What you need to do
1: Answer these from the Padres spring training article below:
(a) Which team do the Padres face on Feb. 22?
(b) What ERA did Chris Paddack post in five spring starts in 2019?
(c) In how many spring outings did Nick Margevicius impress?
2: Carry on the Padres spring training article below, starting after its final sentence.

Selected passage
══════════

Stats in the spring may not matter for the proven veterans and stars, but who are the San Diego Padres’ players that need to put up big numbers in Peoria?
Spring Training games begin this weekend, with the Padres facing off against their co-tenant, the Seattle Mariners on Feb. 22.
It is said every year that Spring Training statistics don’t predict success or failure in the regular season. For the majority of the time, that is true (see Austin Hedges’ 1.007 OPS last spring).
However, saying that every player’s spring stats are utterly meaningless is naive.
Spring Training is the perfect opportunity for “fringe” roster players to strut their stuff and earn a spot on the Opening Day roster. Chris Paddack had a strong spring in 2019 with a 1.76 ERA in five starts, which lead to then-manager Andy Green informing Paddack on the mound in an exhibition game in Seattle that he had made the roster.
Fernando Tatis Jr.’s talent and skills showed during the spring were too powerful to keep down in the minor leagues any longer.
Nick Margevicius impressed enough in his four spring outings to garner a nod onto the big league roster before April ended.
Spring statistics can matter for players that are either smack in the middle of a position battle with other quality players or a prospect who is trying to prove himself worthy of an early call-up.

══════════

Dataset items
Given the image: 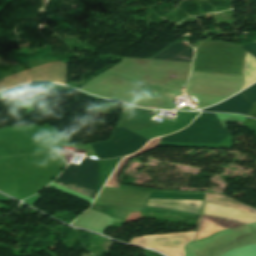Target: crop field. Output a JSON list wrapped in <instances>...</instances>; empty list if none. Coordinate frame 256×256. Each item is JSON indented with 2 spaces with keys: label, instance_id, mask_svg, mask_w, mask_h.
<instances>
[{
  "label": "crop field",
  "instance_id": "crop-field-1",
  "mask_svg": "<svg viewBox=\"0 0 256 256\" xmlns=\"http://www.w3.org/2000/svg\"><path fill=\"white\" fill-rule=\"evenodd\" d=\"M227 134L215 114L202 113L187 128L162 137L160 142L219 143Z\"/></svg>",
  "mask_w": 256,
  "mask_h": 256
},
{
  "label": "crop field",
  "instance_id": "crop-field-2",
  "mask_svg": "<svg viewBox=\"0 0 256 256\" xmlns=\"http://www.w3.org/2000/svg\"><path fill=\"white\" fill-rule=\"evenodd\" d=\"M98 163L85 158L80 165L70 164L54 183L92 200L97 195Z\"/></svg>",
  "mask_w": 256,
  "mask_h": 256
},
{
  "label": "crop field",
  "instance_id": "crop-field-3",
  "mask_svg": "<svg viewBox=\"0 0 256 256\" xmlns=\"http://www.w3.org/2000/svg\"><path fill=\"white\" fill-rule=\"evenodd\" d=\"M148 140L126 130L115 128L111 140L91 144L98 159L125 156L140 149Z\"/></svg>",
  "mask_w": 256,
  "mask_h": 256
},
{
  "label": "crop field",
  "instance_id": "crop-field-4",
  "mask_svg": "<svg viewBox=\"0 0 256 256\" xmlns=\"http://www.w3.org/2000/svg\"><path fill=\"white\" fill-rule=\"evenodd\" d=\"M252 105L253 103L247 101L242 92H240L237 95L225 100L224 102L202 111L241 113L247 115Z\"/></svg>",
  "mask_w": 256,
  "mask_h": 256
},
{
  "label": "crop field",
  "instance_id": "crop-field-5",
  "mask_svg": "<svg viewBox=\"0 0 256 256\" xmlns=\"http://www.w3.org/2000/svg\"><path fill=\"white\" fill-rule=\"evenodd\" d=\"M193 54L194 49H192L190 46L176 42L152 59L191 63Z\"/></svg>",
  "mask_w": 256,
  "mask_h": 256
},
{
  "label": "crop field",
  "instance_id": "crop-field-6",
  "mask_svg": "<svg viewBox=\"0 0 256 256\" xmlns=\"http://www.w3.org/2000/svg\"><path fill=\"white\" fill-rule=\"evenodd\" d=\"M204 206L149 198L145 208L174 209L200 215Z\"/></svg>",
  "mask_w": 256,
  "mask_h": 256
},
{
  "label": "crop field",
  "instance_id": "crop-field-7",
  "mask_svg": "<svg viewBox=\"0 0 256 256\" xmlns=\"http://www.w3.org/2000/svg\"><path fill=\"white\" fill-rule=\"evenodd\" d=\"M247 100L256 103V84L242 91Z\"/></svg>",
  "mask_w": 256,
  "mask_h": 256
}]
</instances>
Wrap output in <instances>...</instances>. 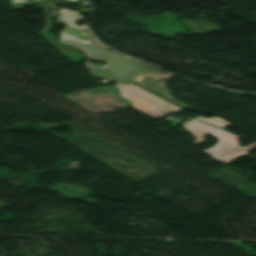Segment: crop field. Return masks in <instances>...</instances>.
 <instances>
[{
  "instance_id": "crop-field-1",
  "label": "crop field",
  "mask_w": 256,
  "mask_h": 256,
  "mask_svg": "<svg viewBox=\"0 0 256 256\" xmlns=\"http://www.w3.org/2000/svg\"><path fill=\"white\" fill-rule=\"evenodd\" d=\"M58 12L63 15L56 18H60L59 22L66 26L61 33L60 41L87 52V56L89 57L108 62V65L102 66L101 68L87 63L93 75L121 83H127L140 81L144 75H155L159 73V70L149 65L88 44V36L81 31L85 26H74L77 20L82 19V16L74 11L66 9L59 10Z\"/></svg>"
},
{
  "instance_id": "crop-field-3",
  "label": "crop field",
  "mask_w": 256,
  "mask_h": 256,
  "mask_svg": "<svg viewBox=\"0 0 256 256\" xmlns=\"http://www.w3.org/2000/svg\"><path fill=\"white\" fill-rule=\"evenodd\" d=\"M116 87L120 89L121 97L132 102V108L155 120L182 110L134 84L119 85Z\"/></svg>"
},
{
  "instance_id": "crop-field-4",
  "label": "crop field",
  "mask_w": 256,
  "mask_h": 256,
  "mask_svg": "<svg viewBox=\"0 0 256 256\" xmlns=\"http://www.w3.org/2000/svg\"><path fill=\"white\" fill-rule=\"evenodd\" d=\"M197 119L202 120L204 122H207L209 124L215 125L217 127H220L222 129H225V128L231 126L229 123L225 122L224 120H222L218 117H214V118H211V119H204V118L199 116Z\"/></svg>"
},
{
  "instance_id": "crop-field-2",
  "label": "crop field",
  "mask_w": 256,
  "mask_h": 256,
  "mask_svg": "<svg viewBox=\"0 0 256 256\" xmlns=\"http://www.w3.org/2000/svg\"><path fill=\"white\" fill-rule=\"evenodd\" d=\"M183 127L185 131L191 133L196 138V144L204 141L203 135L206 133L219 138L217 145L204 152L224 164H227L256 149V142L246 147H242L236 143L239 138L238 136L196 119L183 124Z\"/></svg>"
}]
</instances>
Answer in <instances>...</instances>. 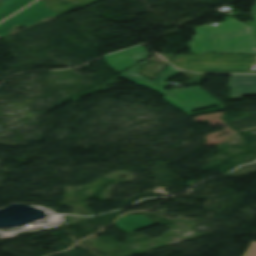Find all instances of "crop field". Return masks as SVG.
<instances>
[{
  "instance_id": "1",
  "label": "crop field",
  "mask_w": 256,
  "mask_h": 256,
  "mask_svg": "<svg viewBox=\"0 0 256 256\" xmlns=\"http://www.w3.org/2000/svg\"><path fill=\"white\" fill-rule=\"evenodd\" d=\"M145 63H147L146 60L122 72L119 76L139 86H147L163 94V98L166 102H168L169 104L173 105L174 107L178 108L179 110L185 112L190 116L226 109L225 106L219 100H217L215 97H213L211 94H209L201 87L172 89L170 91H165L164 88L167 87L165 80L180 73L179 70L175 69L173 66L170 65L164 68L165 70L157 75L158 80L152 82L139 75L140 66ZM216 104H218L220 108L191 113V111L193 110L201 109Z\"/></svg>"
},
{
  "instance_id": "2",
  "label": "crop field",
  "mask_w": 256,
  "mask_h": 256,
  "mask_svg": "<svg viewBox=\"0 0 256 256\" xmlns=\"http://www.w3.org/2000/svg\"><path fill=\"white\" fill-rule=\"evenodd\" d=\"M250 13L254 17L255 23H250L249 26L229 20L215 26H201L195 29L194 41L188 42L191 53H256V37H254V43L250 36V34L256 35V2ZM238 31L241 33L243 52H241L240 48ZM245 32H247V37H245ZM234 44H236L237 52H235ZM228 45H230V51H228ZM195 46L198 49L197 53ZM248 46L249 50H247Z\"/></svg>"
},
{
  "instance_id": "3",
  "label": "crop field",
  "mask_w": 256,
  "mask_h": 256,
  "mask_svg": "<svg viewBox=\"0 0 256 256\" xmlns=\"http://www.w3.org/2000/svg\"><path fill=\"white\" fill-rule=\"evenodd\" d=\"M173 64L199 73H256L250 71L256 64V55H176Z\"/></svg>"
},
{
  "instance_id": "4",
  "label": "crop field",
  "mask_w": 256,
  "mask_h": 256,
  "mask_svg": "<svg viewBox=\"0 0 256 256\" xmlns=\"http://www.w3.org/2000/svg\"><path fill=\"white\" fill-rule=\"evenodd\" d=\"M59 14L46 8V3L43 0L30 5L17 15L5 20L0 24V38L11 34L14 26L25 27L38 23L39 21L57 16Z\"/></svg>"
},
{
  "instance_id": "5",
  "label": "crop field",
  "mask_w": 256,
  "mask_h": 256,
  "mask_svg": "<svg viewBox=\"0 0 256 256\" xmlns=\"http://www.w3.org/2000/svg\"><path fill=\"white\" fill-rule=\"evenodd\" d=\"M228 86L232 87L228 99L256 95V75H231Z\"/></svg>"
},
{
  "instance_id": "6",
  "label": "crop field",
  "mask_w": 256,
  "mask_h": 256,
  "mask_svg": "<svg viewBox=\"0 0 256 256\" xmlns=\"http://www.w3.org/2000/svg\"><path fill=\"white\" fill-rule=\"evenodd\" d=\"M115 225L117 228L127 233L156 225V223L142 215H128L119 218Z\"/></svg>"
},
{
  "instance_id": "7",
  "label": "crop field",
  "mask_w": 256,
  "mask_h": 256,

══════════

Task-by-task results
1:
(a) The Seattle Mariners
(b) 1.76
(c) Four

2:
Here are five Friars whose stats could matter this spring.
Josh Naylor falls into the category of being in a heated position battle. With three starting outfield spots, the Friars have Naylor, Tommy Pham, Wil Myers, Trent Grisham, Franchy Cordero with dark horse candidates Juan Lagares, Edward Olivares, Jorge Oña, Abraham Almonte, Michael Gettys and even stud prospect Taylor Trammell in the mix.
Naylor certainly has his work cut out for him. In a recent piece by San Diego Union Tribune’s Kevin Acee, Naylor looks to have dropped significant weight to qualify for a starting outfield spot. Naylor is just 22 years old but has an excellent opportunity to take hold of a corner outfield spot opposite Tommy Pham, who will likely play left field.
Myers stands squarely in the way of Naylor’s starting role hopes, with that big contract and All-Star ceiling. However, that shouldn’t scare Naylor and he should definitely prepare himself as if Myers will be traded before Opening Day, which is entirely possible.
If the Canadian can put together a strong spring, the Padres will have to play him somewhere (the DH would be nice right around now, eh?).
The former 12th overall pick got significant playing time last season, with 279 plate appearances over 94 games. He struggled at times but put up a respectable .719 OPS with eight home runs. If he can resemble his August self (.275 average, four home runs, .853 OPS, 117 OPS+ in 28 games), he will be a valuable asset to the 2020 squad.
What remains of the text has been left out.